The film has its heart in the right place and makes some prescient points about a topic I am incredibly passionate about -- the proliferation of guns and gun violence in this country. Unfortunately, Lee doesn't seem able to make up his mind about what kind of movie he wanted to make.

So what you wind up with is what feels like a very good first draft of a movie, one that gets bogged down (literally) with sermonizing, some truly awful stunt casting -- Nick Cannon does NOT have the gravitas for this kind of film -- and a narrative that swings wildly from over-the-top absurdity to awkward stabs and gritty realism.

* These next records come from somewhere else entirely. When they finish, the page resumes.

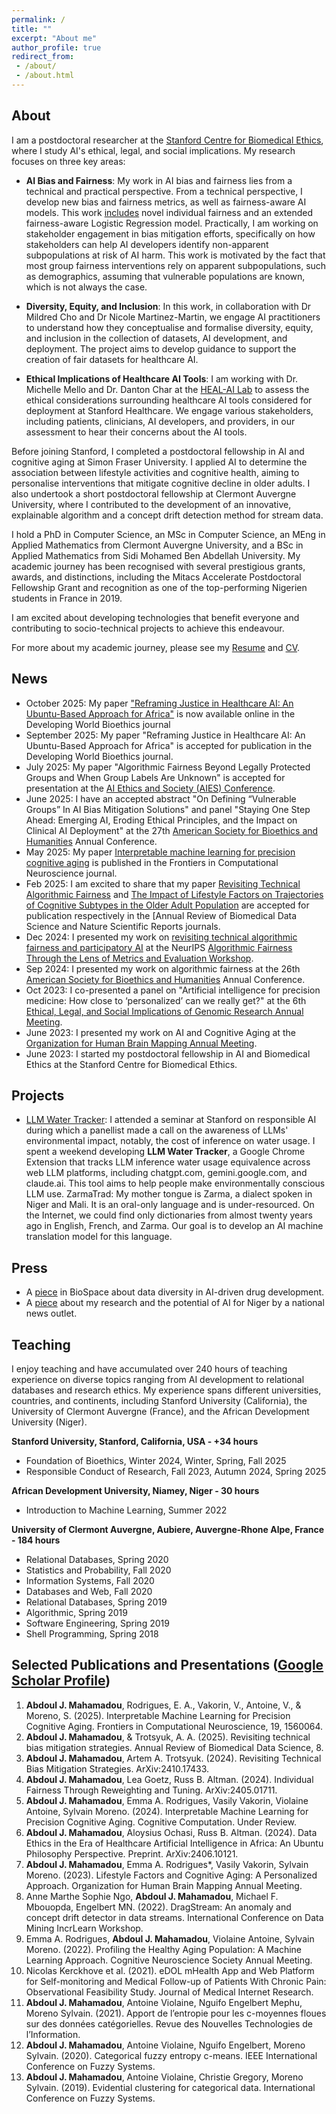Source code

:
```yaml
---
permalink: /
title: ""
excerpt: "About me"
author_profile: true
redirect_from:
 - /about/
 - /about.html
---
```


About 
------
I am a postdoctoral researcher at the [Stanford Centre for Biomedical Ethics](https://med.stanford.edu/bioethics.html), where I study AI's ethical, legal, and social implications. My research focuses on three key areas:

- **AI Bias and Fairness**: My work in AI bias and fairness lies from a technical and practical perspective. From a technical perspective, I develop new bias and fairness metrics, as well as fairness-aware AI models. This work [includes](https://arxiv.org/pdf/2405.01711) novel individual fairness and an extended fairness-aware Logistic Regression model. Practically, I am working on stakeholder engagement in bias mitigation efforts, specifically on how stakeholders can help AI developers identify non-apparent subpopulations at risk of AI harm. This work is motivated by the fact that most group fairness interventions rely on apparent subpopulations, such as demographics, assuming that vulnerable populations are known, which is not always the case.

- **Diversity, Equity, and Inclusion**: In this work, in collaboration with Dr Mildred Cho and Dr Nicole Martinez-Martin, we engage AI practitioners to understand how they conceptualise and formalise diversity, equity, and inclusion in the collection of datasets, AI development, and deployment. The project aims to develop guidance to support the creation of fair datasets for healthcare AI.

- **Ethical Implications of Healthcare AI Tools**: I am working with Dr. Michelle Mello and Dr. Danton Char at the [HEAL-AI Lab](https://impact.stanford.edu/healthcare-ai) to assess the ethical considerations surrounding healthcare AI tools considered for deployment at Stanford Healthcare. We engage various stakeholders, including patients, clinicians, AI developers, and providers, in our assessment to hear their concerns about the AI tools.


Before joining Stanford, I completed a postdoctoral fellowship in AI and cognitive aging at Simon Fraser University. I applied AI to determine the association between lifestyle activities and cognitive health, aiming to personalise interventions that mitigate cognitive decline in older adults. I also undertook a short postdoctoral fellowship at Clermont Auvergne University, where I contributed to the development of an innovative, explainable algorithm and a concept drift detection method for stream data.

I hold a PhD in Computer Science, an MSc in Computer Science, an MEng in Applied Mathematics from Clermont Auvergne University, and a BSc in Applied Mathematics from Sidi Mohamed Ben Abdellah University. My academic journey has been recognised with several prestigious grants, awards, and distinctions, including the Mitacs Accelerate Postdoctoral Fellowship Grant and recognition as one of the top-performing Nigerien students in France in 2019.

I am excited about developing technologies that benefit everyone and contributing to socio-technical projects to achieve this endeavour. 

For more about my academic journey, please see my [Resume](/files/Resume_Abdoul_May_2025.pdf) and [CV](https://docs.google.com/document/d/1Hx8qZOpMz9eISW-kduygMhXTU-KtH1fUCN9TU7KmEu8/edit?usp=sharing).

News
------
- October 2025: My paper ["Reframing Justice in Healthcare AI: An Ubuntu-Based Approach for Africa"](https://onlinelibrary.wiley.com/doi/epdf/10.1111/dewb.70007) is now available online in the Developing World Bioethics journal
- September 2025: My paper "Reframing Justice in Healthcare AI: An Ubuntu-Based Approach for Africa" is accepted for publication in the Developing World Bioethics journal.
- July 2025: My paper "Algorithmic Fairness Beyond Legally Protected Groups and When Group Labels Are Unknown" is accepted for presentation at the [AI Ethics and Society (AIES) Conference](https://www.aies-conference.com/2025/).
- June 2025: I have an accepted abstract "On Defining “Vulnerable Groups” In AI Bias Mitigation Solutions" and panel "Staying One Step Ahead: Emerging AI, Eroding Ethical Principles, and the Impact on Clinical AI Deployment" at the 27th [American Society for Bioethics and Humanities](https://asbh.org/) Annual Conference.
- May 2025: My paper [Interpretable machine learning for precision cognitive aging](https://www.frontiersin.org/journals/computational-neuroscience/articles/10.3389/fncom.2025.1560064/full) is published in the Frontiers in Computational Neuroscience journal.
- Feb 2025: I am excited to share that my paper [Revisiting Technical Algorithmic Fairness](https://www.annualreviews.org/content/journals/10.1146/annurev-biodatasci-103123-095737) and [The Impact of Lifestyle Factors on Trajectories of Cognitive Subtypes in the Older Adult Population](https://www.nature.com/articles/s41598-025-91171-0) are accepted for publication respectively in the [Annual Review of Biomedical Data Science and Nature Scientific Reports journals.
- Dec 2024: I presented my work on [revisiting technical algorithmic fairness and participatory AI](https://arxiv.org/pdf/2410.17433) at the NeurIPS [Algorithmic Fairness Through the Lens of Metrics and Evaluation Workshop](https://www.afciworkshop.org/afme2024).  
- Sep 2024: I presented my work on algorithmic fairness at the 26th [American Society for Bioethics and Humanities](https://asbh.org/) Annual Conference.
- Oct 2023: I co-presented a panel on "Artificial intelligence for precision medicine: How close to ‘personalized’ can we really get?" at the 6th [Ethical, Legal, and Social Implications of Genomic Research Annual Meeting](https://elsicon2024.eventscribe.net/).
- June 2023: I presented my work on AI and Cognitive Aging at the [Organization for Human Brain Mapping Annual Meeting](https://event.fourwaves.com/ohbm2023/pages).
- June 2023: I started my postdoctoral fellowship in AI and Biomedical Ethics at the Stanford Centre for Biomedical Ethics.

Projects
-------
- [LLM Water Tracker](https://github.com/abdjiber/llm-water-tracker): I attended a seminar at Stanford on responsible AI during which a panellist made a call on the awareness of LLMs' environmental impact, notably, the cost of inference on water usage. I spent a weekend developing **LLM Water Tracker**, a Google Chrome Extension that tracks LLM inference water usage equivalence across web LLM platforms, including chatgpt.com, gemini.google.com, and claude.ai. This tool aims to help people make environmentally conscious LLM use. 
ZarmaTrad: My mother tongue is Zarma, a dialect spoken in Niger and Mali. It is an oral-only language and is under-resourced. On the Internet, we could find only dictionaries from almost twenty years ago in English, French, and Zarma. Our goal is to develop an AI machine translation model for this language. 
  
Press
------
- A [piece](https://www.biospace.com/achieving-data-diversity-through-ai-in-drug-development) in BioSpace about data diversity in AI-driven drug development. 
- A [piece](https://www.lesahel.org/dr-jalil-djiberou-mahamadou-chercheur-en-intelligence-artificielle-a-luniversite-de-stanford-a-la-silicon-valley-usa-mes-travaux-de-recherches-a-stanford-tentent-d/) about my research and the potential of AI for Niger by a national news outlet.


Teaching
------
I enjoy teaching and have accumulated over 240 hours of teaching experience on diverse topics ranging from AI development to relational databases and research ethics. My experience spans different universities, countries, and continents, including Stanford University (California), the University of Clermont Auvergne (France), and the African Development University (Niger). 

**Stanford University, Stanford, California, USA - +34 hours**
- Foundation of Bioethics, Winter 2024, Winter, Spring, Fall 2025
- Responsible Conduct of Research, Fall 2023, Autumn 2024, Spring 2025

**African Development University, Niamey, Niger - 30 hours**
- Introduction to Machine Learning, Summer 2022

**University of Clermont Auvergne, Aubiere, Auvergne-Rhone Alpe, France - 184 hours**
- Relational Databases, Spring 2020
- Statistics and Probability, Fall 2020
- Information Systems, Fall 2020
- Databases and Web, Fall 2020
- Relational Databases, Spring 2019
- Algorithmic, Spring 2019
- Software Engineering, Spring 2019
- Shell Programming, Spring 2018

Selected Publications and Presentations ([Google Scholar Profile](https://scholar.google.com/citations?view_op=list_works&hl=en&hl=en&user=3v5pE6MAAAAJ))
------
1. **Abdoul J. Mahamadou**, Rodrigues, E. A., Vakorin, V., Antoine, V., & Moreno, S. (2025). Interpretable Machine Learning for Precision Cognitive Aging. Frontiers in Computational Neuroscience, 19, 1560064.
2. **Abdoul J. Mahamadou**, & Trotsyuk, A. A. (2025). Revisiting technical bias mitigation strategies. Annual Review of Biomedical Data Science, 8.
3.	**Abdoul J. Mahamadou**, Artem A. Trotsyuk. (2024). Revisiting Technical Bias Mitigation Strategies. ArXiv:2410.17433.
4.	**Abdoul J. Mahamadou**, Lea Goetz, Russ B. Altman. (2024). Individual Fairness Through Reweighting and Tuning. ArXiv:2405.01711.
5.	**Abdoul J. Mahamadou**, Emma A. Rodrigues, Vasily Vakorin, Violaine Antoine, Sylvain Moreno. (2024). Interpretable Machine Learning for Precision Cognitive Aging. Cognitive Computation. Under Review.
6.	**Abdoul J. Mahamadou**, Aloysius Ochasi, Russ B. Altman. (2024). Data Ethics in the Era of Healthcare Artificial Intelligence in Africa: An Ubuntu Philosophy Perspective. Preprint. ArXiv:2406.10121. 
7.	**Abdoul J. Mahamadou**, Emma A. Rodrigues*, Vasily Vakorin, Sylvain Moreno. (2023). Lifestyle Factors and Cognitive Aging: A Personalized Approach. Organization for Human Brain Mapping Annual Meeting.
8.	Anne Marthe Sophie Ngo, **Abdoul J. Mahamadou**, Michael F. Mbouopda, Engelbert MN. (2022). DragStream: An anomaly and concept drift detector in data streams. International Conference on Data Mining IncrLearn Workshop.
9.	Emma A. Rodrigues, **Abdoul J. Mahamadou**, Violaine Antoine, Sylvain Moreno. (2022). Profiling the Healthy Aging Population: A Machine Learning Approach. Cognitive Neuroscience Society Annual Meeting.
10.	Nicolas Kerckhove et al. (2021). eDOL mHealth App and Web Platform for Self-monitoring and Medical Follow-up of Patients With Chronic Pain: Observational Feasibility Study. Journal of Medical Internet Research.
11.	**Abdoul J. Mahamadou**, Antoine Violaine, Nguifo Engelbert Mephu, Moreno Sylvain. (2021). Apport de l’entropie pour les c-moyennes floues sur des données catégorielles. Revue des Nouvelles Technologies de l’Information.
12.	**Abdoul J. Mahamadou**, Antoine Violaine, Nguifo Engelbert, Moreno Sylvain. (2020). Categorical fuzzy entropy c-means. IEEE International Conference on Fuzzy Systems.
13.	**Abdoul J. Mahamadou**, Antoine Violaine, Christie Gregory, Moreno Sylvain. (2019). Evidential clustering for categorical data. International Conference on Fuzzy Systems.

Take for instance Jennifer Hudson's role in the film. She draws on her real life tragedy to give a very raw and emotional performance as a grieving mother whose young child in struck down by a stray bullet, but what is she doing in a movie with comic dance numbers and a scene where a racist military drill sergeant mounts a canon in Confederate flag undies?

I admire the audaciousness of this movie but too many scenes had me scratching my head or rolling my eyes. Why does Lee seem so hellbent on objectifying women in his films? Why does he drown out interesting scenes with his R&B flavored soundtrack? Why does he insist on staging awkwardly uncomfortable sex scenes that are just painful to watch?

And yet, Chiraq is certainly never boring. Perhaps Lee has just decided to abandon commercial and accessible filmmaking for good. There is something rebellious about this movie, particularly it's willingness to name names and point fingers.

Still, it will persuade no one who isn't already vehemently on the side of gun control. There is not a single shred of this film that is any way neutral, and when John Cusack appears on-screen as a well-meaning anti-gun pastor the film feels almost amateurish in its desire to beat us over the head with its message of love trumps hate.

Of course, like all Lee's films, it looks great, and has some very striking sequences but this one, for me, feels like a real missed opportunity. I'm not sure, beyond Lee himself and his more diehard fans, who this film is really supposed to appeal to. I'm still a fan to the degree that I'll see everything he does, but Chiraq missed the mark in my opinion.